North Carolina House redistricting leaders filed House Bill 898 regarding proposed new state House districts, while their counterparts in the upper chamber put forth Senate bills 756 and 757 to set new congressional districts, and Senate Bill 758 to realign state Senate districts.

The legislation follows three public hearings earlier this month in the third attempt in as many years to reset political boundaries in line with population changes in the decennial census.

The state legislative website has a home for redistricting, and takes users to the legislative bills and images of the maps. All is in public view. It features a district plan comparison tool to compare to previous maps.

The legislation offers two options for congressional maps, with SB756 to split Wake and Mecklenburg counties into three parts, and Guilford County into two, and SB757 to split all three into three parts.

The options would be troublesome for Democratic incumbent Reps. Kathy Manning, Jeff Jackson and Wiley Nickel. North Carolina’s 14 seats in the U.S. House, a 7-7 split, could change to 10-4 or 11-3 in favor of Republicans.

Prior to the 2022 midterms, the split was 9-4 GOP in 2013-15 and 10-3 in 2015-17, 2017-19 and 2019-21.
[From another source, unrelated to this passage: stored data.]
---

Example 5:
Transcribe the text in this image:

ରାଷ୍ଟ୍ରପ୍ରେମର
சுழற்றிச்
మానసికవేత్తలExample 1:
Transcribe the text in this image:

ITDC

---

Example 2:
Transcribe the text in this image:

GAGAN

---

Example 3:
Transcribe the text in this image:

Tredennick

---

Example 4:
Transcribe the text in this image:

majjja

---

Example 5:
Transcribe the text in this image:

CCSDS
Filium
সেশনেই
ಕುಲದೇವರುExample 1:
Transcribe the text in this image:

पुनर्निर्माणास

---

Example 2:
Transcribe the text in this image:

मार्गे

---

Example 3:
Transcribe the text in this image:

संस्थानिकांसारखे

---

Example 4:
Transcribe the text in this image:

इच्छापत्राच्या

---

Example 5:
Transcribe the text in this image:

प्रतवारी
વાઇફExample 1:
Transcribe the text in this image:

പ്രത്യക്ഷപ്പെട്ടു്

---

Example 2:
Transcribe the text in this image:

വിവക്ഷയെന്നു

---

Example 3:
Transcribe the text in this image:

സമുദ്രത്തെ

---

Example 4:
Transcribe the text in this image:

One of the plans would also double bunk Democratic Reps. Don Davis and Valerie Foushee, representatives for Districts 1 and 4, respectively.
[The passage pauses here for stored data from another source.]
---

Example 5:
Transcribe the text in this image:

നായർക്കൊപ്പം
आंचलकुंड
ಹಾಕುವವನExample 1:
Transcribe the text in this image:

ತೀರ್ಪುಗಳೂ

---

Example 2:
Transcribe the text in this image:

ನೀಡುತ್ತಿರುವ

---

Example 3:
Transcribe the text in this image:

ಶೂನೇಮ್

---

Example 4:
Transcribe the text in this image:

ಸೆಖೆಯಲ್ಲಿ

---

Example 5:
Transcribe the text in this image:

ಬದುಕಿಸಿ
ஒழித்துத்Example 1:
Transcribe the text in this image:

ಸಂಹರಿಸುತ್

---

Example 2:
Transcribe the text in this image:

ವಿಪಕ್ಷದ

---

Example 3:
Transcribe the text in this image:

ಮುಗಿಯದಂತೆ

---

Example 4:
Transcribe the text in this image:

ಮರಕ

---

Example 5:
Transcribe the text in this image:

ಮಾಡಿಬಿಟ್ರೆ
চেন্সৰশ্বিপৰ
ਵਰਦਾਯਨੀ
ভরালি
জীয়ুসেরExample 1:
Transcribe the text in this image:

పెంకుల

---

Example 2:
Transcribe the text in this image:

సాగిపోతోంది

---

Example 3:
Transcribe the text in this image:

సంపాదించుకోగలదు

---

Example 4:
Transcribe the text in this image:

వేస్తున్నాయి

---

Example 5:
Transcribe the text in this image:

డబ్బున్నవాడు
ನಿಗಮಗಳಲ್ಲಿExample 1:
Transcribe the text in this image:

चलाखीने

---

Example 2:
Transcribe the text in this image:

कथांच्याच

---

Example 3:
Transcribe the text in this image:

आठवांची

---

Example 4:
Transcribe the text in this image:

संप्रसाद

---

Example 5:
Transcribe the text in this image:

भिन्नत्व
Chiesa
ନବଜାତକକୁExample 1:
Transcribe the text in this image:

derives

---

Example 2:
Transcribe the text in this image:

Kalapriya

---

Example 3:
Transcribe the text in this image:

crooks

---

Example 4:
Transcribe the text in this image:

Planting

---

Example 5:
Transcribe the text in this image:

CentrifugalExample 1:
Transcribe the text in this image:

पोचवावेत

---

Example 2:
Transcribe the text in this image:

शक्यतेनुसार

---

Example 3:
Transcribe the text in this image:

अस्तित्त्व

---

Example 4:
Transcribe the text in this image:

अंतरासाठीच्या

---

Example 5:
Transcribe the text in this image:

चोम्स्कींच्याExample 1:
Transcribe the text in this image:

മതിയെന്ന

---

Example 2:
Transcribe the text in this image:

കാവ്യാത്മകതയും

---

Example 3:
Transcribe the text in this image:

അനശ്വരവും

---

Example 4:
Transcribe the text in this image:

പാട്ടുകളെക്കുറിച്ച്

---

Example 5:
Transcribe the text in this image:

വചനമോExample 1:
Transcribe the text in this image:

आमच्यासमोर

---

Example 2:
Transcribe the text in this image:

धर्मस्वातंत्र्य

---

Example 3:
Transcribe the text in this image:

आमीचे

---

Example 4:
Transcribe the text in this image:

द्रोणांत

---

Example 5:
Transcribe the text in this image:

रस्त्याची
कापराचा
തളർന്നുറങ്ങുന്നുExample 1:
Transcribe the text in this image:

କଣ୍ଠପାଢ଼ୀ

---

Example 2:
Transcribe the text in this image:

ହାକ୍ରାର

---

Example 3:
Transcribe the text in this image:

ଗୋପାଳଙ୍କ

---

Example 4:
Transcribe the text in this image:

“It appears the two Congressional Maps being debated by #ncpol #ncga would elect 10 @NCGOP members and 3 @NCDemParty members with 1 swing or lean GOP seat,” Dallas Woodhouse, the former state GOP party leader now at American Majority, posted to social media.

Thursday hearings on the legislation are scheduled for the House Redistricting Committee at 11 a.m. and in the Senate Redistricting and Elections Committee at 2 p.m.
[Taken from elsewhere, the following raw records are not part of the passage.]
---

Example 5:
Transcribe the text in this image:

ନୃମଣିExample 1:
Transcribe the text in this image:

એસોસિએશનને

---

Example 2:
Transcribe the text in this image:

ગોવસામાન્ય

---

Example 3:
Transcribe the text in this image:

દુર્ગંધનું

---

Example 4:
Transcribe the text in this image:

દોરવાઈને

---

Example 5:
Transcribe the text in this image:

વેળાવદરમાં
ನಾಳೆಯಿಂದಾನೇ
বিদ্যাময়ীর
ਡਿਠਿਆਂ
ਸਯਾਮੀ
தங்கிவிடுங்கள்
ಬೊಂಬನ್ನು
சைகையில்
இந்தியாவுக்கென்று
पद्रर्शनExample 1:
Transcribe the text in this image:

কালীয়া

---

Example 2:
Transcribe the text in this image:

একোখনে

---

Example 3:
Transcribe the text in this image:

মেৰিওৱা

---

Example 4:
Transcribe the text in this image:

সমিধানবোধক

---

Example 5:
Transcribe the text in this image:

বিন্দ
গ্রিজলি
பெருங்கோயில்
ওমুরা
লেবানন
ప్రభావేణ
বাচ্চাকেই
“This map adheres to established redistricting principles and complies with all legal guidelines,” a prepared statement by bill sponsors for HB898 says. Those sponsors are Republican Reps. Destin Hall of Watauga County, Jason Saine of Lincoln County, and Sarah Stevens of Surry County. “We look forward to voting on this proposed legislation next week.”

Legislative leaders have said they intend to approve the maps by the end of the month.

During the last round of redistricting, maps crafted by the General Assembly in 2021 were immediately challenged in court and eventually blocked as unconstitutional by the state Supreme Court. The justices, four Democrats in favor, ordered Republican-majority lawmakers to redraw the boundaries.

A second attempt was also blocked, resulting in a congressional map crafted by special masters that led to the even split between Democrats and Republicans in the 2022 midterm election.

Voters in that same election shifted the state’s high court majority from Democrat to Republican. The panel overturned the decision in April and ordered new congressional and legislative maps.

While state legislative maps are expected to remain largely the same as those used in 2022, testimony during the legal wrangling last year suggested a shift to the right was likely for congressional districts.

Jowei Chen, political scientist at the University of Michigan, found 7-in-10 of the 1,000 simulations ran produced a 9-5 split favoring the GOP, while another 9% came out 10-4. Only 1.3% were 7-7.

The state’s voter rolls, as of this past Saturday, are nearly even thirds for the more than 7.3 million registered – 36.4% unaffiliated, 32.8% Democrats and 30.1% Republicans.